The interesting thing is there are so many studios using Prism Sound encoders, decoders, SADiE workstations, ProTools interfaces, and mastering devices that many of your recordings already have at least one device from the brand somewhere inthe recording chain. The Callia, goes the argument, is made by the company that knows precisely how music sounds in the studio, and that knowledge extends to the home. There is an obvious temptation to opt for recordings made through
Prism Sound encoders, but in fact that’s almost self-limiting, because people may make the assumption that there is some special link from encoder to decoder. This is simply not the case, so there is no special sifting of the music collection to find recordings that use Prism Sound equipment. However, it’s actually hard to find a modern recording that doesn’t use some form of Prism Sound electronics somewhere in the mix. So, the chances are some of the albums I played featured the company’s electronics somewhere.

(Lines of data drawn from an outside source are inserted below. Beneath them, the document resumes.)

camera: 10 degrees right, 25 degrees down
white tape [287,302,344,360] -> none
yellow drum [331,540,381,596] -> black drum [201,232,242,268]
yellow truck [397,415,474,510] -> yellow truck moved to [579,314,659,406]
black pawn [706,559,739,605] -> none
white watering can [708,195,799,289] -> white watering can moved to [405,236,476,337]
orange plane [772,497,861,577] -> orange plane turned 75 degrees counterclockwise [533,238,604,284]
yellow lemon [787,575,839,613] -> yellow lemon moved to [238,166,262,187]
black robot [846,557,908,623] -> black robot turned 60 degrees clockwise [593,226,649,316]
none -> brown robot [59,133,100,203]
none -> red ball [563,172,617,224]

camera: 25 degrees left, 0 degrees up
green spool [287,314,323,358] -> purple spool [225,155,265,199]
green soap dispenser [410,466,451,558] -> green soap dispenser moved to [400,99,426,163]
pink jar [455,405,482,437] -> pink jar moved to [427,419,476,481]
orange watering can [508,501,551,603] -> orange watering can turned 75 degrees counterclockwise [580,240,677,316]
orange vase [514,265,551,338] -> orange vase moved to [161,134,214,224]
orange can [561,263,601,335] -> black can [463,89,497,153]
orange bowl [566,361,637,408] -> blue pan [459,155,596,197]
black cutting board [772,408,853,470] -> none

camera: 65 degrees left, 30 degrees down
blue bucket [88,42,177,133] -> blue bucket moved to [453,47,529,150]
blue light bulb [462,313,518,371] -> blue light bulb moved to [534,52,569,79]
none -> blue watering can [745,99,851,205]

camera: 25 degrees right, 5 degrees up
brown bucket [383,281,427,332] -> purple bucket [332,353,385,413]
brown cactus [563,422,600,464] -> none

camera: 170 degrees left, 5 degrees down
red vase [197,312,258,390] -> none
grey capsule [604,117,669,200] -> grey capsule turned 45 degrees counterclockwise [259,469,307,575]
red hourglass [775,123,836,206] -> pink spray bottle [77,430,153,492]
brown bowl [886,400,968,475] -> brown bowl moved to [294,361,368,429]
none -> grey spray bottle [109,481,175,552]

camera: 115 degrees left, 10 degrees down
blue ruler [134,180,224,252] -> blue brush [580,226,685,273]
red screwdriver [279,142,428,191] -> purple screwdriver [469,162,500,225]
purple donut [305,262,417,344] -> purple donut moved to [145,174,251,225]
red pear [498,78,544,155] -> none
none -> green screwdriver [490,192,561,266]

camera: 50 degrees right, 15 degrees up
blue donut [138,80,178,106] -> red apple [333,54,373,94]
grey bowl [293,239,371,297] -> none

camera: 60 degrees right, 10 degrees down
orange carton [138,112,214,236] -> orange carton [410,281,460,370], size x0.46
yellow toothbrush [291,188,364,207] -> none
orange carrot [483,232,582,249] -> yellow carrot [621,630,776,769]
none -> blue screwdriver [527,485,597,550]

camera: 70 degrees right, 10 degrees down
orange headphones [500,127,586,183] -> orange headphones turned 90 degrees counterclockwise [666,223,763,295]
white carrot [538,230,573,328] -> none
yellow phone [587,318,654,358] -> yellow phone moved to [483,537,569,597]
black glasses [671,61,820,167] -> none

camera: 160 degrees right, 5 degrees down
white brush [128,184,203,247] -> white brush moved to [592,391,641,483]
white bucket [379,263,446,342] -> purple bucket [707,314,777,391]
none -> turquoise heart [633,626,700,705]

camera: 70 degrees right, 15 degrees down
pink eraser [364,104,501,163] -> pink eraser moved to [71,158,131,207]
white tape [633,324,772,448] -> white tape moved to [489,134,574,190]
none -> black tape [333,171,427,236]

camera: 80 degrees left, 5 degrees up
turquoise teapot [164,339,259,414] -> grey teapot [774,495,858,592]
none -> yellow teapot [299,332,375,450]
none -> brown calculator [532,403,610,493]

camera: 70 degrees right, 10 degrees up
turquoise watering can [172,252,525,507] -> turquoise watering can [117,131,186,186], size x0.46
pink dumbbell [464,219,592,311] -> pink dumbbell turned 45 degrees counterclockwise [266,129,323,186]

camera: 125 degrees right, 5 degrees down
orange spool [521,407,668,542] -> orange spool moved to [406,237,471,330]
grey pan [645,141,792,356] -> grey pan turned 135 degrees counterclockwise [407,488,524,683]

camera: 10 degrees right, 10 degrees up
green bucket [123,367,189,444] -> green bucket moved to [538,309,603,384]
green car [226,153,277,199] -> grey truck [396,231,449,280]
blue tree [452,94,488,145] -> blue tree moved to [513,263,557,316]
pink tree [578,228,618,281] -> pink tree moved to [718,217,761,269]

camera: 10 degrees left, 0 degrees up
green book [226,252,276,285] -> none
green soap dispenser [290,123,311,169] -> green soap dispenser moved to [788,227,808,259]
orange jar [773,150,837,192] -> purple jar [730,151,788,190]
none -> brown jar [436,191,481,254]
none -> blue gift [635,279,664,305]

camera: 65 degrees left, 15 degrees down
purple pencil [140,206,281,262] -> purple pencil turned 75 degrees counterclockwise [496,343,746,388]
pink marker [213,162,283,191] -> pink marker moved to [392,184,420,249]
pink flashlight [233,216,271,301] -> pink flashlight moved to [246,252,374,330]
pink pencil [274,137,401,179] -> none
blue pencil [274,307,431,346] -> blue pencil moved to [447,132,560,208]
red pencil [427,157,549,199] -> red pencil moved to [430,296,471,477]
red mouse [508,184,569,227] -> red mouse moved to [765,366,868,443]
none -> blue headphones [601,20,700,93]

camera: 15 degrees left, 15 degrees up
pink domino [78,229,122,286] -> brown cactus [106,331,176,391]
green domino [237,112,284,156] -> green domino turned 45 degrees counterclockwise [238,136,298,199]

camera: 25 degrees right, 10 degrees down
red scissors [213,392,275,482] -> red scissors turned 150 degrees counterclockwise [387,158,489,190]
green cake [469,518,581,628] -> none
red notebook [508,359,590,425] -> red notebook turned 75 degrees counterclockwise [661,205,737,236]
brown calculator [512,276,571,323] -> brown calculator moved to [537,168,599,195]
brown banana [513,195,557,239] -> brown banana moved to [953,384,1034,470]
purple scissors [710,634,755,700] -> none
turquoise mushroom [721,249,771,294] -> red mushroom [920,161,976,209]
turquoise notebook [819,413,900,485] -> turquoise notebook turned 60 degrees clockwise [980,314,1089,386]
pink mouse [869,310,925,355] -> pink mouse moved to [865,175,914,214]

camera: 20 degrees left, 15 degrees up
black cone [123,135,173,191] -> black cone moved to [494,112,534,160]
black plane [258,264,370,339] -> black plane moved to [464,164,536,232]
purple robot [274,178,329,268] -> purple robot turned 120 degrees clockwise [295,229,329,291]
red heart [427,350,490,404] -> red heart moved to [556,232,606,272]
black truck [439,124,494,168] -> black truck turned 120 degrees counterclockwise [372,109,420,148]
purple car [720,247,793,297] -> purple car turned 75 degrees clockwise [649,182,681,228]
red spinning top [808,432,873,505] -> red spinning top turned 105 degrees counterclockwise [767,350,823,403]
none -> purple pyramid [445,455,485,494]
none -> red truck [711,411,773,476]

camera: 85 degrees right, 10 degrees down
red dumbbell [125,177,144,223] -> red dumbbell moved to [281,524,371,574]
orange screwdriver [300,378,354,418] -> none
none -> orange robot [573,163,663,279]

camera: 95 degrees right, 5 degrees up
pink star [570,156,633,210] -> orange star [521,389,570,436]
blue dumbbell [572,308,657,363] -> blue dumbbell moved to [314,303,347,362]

This is genuine studio-grade equipment brought home. Callia is no rosetinted canter through your musical collection; it very much tells it like it is. And it’s surprising how many people – when faced with this kind of stark honesty – find themselves wanting something a little less honest. In particular, it seems some would like a sound with more warmth and a little more veiling. Personally though, the unvarnished truth is attractive, even if it comes with less magic glitter sprinkles. And the Prism Sound Callia is good at the unvarnished truth. This DAC gives an insight into the recording itself. You will hear into the mix, discovering the precision of panning, the amount of reverb, the position of microphones... and the limitations to that insight are more to do with the precision of the source and the quality of loudspeakers than the DAC itself. Callia is exceptionally detailed, with extremely precise leading edges. I seem to be on a loose drummer trip at the moment, but listening to thedifference between Ringo Starr’s playing on ‘All My Loving’ [With The Beatles, Parlophone 2009 Mono remaster] and Meg White playing ‘Seven Nation Army’ [Elephant, XL] is extremely easy to follow through the Callia – both have an ability to ‘occupy’ the record, but where Starr’s seemingly-effortless ‘windscreen wiper’ hi-hat is actually swampy and unique, White’s sloppy pounding away at the drum kit is easy to spot.